Tuesday, November 12, 2013
Watched - Sinister
R, 110 minutes
'A true-crime writer finds a cache of 8mm home movies films that suggest the murder he is currently researching is the work of a serial killer whose career dates back to the 1960s.'
Hubby and I watched this the other day and, well, we pretty much hated it. I was ready to just give up even before the halfway point. Hubby thought it was boring and not going anywhere, but he's more tolerant of movies and was willing to continue watching, so I continued too.
One thing I absolutely hate in movies or TV shows is when things are visually dark. Sometimes there needs to be darkness, I understand that, but when sooo much time is spent in the dark it just makes things frustrating for the viewer. This movie spends way too much time in the dark, and it does nothing for creating tension or fear.
Let me back up. The main character is a true-crime writer who hasn't had a successful book for ten years now. The subject of the book he is working on now is the murder of a family and it's one missing daughter. He moves his family into the house that family had lived in, but doesn't tell his family that part. While unpacking, he finds a box of old 8mm films and assumes it's family movies. What he finds is actually films of several other families being murdered. He becomes obsessed and haunted by this, trying to find out more about these other murders and seeing if they're connected.
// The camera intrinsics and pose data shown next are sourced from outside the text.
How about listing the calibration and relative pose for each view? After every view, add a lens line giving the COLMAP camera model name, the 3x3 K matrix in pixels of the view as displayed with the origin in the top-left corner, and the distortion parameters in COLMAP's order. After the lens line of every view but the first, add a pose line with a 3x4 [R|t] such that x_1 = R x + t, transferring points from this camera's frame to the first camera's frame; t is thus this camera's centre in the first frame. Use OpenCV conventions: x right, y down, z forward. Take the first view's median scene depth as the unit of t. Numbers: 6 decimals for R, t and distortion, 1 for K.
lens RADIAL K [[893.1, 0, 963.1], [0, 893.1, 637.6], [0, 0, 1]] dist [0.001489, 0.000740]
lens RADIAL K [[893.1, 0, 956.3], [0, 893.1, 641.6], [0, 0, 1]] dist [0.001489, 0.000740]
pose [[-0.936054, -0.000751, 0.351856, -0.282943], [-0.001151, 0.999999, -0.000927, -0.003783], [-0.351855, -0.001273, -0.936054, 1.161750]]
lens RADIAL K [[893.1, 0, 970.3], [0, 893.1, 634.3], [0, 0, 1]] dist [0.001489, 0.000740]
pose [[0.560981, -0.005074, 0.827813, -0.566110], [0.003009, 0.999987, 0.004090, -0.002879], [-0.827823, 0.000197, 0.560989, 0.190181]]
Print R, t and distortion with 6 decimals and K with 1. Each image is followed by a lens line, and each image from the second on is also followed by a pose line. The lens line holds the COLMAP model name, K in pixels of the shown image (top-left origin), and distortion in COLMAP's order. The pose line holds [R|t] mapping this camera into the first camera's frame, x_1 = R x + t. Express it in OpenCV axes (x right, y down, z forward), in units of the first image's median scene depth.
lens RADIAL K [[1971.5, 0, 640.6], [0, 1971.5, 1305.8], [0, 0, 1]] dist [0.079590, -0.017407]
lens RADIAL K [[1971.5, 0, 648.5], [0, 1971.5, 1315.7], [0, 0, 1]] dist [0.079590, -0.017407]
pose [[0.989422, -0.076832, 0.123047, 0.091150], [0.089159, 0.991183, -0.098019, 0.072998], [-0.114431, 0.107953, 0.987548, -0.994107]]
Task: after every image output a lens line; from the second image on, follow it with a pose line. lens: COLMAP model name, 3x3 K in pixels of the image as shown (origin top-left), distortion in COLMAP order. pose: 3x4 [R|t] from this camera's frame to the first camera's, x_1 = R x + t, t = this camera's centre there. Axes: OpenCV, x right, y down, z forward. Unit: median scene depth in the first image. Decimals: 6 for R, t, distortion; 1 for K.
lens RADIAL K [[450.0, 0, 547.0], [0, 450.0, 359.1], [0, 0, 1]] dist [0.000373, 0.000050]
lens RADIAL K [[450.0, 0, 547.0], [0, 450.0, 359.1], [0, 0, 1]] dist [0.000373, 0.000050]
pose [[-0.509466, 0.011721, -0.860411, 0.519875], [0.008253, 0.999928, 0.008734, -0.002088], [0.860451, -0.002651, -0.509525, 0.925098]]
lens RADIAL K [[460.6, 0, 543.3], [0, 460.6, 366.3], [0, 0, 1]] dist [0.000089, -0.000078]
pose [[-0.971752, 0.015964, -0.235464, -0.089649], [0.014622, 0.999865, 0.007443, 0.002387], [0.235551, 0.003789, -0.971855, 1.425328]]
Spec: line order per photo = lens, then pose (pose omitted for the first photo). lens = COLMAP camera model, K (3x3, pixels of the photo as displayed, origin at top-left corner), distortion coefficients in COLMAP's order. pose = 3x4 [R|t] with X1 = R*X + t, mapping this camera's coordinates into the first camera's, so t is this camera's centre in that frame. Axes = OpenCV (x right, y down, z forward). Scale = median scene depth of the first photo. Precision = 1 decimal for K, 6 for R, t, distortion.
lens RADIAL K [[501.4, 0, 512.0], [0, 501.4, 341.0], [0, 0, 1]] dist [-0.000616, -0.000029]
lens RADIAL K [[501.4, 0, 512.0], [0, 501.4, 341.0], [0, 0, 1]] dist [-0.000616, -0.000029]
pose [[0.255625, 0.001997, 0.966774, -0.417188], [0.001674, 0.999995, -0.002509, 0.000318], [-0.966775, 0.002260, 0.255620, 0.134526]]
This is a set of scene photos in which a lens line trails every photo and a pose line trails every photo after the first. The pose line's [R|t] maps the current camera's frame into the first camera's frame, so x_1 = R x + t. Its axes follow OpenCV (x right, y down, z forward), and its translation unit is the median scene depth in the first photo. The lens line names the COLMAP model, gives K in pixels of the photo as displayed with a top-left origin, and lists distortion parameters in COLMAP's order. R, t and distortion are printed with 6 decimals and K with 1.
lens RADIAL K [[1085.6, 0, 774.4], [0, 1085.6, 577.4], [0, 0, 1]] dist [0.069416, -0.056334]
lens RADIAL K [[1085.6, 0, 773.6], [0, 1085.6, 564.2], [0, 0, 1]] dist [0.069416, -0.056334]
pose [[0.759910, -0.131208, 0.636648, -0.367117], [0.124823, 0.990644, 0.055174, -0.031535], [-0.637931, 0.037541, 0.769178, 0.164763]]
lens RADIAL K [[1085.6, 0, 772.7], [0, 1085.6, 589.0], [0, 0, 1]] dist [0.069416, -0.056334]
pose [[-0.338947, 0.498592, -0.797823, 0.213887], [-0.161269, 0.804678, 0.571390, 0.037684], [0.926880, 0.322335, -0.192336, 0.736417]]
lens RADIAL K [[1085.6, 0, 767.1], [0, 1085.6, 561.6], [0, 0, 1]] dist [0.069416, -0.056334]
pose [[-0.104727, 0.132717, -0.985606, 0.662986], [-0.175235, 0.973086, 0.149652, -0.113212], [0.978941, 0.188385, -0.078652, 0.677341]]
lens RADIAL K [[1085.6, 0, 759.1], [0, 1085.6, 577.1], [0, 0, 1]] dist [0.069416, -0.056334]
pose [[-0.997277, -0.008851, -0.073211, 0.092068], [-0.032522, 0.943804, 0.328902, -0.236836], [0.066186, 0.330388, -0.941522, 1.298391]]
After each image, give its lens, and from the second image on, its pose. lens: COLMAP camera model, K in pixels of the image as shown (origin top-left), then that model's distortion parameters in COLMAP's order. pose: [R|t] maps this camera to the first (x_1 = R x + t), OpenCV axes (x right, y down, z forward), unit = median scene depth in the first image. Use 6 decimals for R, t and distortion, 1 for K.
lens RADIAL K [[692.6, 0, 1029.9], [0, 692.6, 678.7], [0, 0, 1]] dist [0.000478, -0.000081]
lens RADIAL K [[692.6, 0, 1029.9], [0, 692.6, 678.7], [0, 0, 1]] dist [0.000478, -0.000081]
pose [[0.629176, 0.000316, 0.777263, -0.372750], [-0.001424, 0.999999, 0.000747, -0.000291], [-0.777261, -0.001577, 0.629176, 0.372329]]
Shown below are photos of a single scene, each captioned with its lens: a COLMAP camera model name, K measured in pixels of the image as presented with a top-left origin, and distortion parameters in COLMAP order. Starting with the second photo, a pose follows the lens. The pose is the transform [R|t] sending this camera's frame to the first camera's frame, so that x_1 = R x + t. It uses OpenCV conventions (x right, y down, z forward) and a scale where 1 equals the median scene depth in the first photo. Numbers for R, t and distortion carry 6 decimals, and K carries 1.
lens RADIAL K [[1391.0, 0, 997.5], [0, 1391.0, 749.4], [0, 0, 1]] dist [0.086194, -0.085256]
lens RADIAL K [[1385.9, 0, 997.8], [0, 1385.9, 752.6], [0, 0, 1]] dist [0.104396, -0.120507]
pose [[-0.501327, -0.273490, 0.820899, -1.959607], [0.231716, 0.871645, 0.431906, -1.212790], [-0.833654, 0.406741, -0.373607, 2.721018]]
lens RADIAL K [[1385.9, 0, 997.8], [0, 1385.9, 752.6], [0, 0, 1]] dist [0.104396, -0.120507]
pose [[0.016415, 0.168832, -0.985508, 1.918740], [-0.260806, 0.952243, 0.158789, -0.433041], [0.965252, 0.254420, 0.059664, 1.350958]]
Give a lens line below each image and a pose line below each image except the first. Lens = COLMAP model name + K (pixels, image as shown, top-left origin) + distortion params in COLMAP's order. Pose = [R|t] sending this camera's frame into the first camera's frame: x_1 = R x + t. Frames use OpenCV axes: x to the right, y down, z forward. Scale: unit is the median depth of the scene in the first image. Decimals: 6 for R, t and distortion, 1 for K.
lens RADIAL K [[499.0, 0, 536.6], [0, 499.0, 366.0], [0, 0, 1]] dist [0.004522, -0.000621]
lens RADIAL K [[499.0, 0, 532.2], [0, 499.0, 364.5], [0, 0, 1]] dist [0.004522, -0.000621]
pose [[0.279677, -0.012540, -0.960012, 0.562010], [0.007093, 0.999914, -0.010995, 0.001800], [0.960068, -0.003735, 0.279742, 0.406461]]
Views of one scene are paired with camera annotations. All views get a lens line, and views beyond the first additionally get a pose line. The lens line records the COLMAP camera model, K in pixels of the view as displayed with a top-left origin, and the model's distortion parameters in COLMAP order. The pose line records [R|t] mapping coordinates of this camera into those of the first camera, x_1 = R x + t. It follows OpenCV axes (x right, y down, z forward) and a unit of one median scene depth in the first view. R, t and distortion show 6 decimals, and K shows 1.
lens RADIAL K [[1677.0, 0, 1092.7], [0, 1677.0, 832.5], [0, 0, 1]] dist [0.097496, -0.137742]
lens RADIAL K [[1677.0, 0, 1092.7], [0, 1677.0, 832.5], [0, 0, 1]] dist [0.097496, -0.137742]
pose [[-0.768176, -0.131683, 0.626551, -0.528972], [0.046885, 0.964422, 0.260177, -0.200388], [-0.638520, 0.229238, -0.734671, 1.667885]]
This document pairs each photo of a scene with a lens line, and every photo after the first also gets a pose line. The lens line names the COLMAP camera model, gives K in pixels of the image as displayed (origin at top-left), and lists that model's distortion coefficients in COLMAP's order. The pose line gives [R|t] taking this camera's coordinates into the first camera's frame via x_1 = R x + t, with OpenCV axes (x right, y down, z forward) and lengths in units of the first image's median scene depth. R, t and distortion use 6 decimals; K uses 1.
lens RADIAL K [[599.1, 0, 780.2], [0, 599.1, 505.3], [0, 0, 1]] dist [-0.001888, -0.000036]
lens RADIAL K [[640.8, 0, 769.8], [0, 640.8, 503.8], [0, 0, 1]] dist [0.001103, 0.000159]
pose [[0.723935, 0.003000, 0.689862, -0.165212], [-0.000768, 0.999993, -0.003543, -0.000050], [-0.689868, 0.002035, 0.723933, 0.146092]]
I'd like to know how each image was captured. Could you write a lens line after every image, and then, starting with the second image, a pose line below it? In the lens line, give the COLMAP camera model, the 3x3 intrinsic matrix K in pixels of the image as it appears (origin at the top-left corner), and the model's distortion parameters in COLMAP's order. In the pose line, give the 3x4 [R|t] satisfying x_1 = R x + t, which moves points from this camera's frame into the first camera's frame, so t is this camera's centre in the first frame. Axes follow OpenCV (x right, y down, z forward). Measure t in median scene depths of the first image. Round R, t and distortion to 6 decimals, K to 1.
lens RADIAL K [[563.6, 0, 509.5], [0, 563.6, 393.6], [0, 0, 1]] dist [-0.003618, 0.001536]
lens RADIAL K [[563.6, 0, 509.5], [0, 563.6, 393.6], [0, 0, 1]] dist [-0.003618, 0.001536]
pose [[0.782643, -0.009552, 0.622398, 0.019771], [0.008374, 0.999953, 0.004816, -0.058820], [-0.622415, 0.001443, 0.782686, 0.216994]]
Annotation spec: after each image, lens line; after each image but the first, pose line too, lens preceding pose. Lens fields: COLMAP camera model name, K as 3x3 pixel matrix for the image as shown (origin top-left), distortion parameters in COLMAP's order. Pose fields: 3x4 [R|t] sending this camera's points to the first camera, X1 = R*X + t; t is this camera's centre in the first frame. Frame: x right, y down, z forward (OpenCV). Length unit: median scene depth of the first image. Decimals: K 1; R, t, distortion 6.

And this is where the creepiness is supposed to come into it. He starts hearing noises in the house and is always going to investigate . . . in the dark. It's like every night is the same thing: watch the movies, hear the noises, go searching through the dark house. What is any of it accomplishing as far as the story? Nothing. It's just ooooh spooky things go bump in the night attempts at scaring the viewer. He does start to uncover some connections, like the creepy face he's discovered in each of the films, and that one child is missing from each family/murder scene. Things eventually become too intense for him and he takes his family and flees back home, to the house they previously lived in and luckily hadn't sold yet. But what he's uncovered in the other house doesn't seem to stay there. Ooooooh.
The acting in this movie was rather sucky. The wife, in particular, was highly annoying. Their son had unexplained 'night terrors' that seemed to serve no purpose but to have him show up in unexpected places for 'BOO!' type scare tactics. He'd already had these 'night terrors' in the past so you can't argue to me that it was in any way connected to the creepiness of the house. The daughter's fondness for painting on the walls served no real purpose either when there was only one of many creepy things that her parents ever noticed. And the main character's storyline was inconsistent in whether he really wanted to solve this or was just in it for the hoping of finding fame again. Well, we know the hope of finding fame again is what drove him, but at times it seemed they were trying to make him move beyond that only to swing it back to that in lame, forced arguments with his wife.
The very first old film, the one of the family being hanged, the one we kept seeing repeatedly throughout the movie, was indeed creepy and disturbing. The others were just 'Gee, how can we creatively kill this next family?' The grainy images of the the freaky face were creepy too. The rest of the movie was just a boring letdown.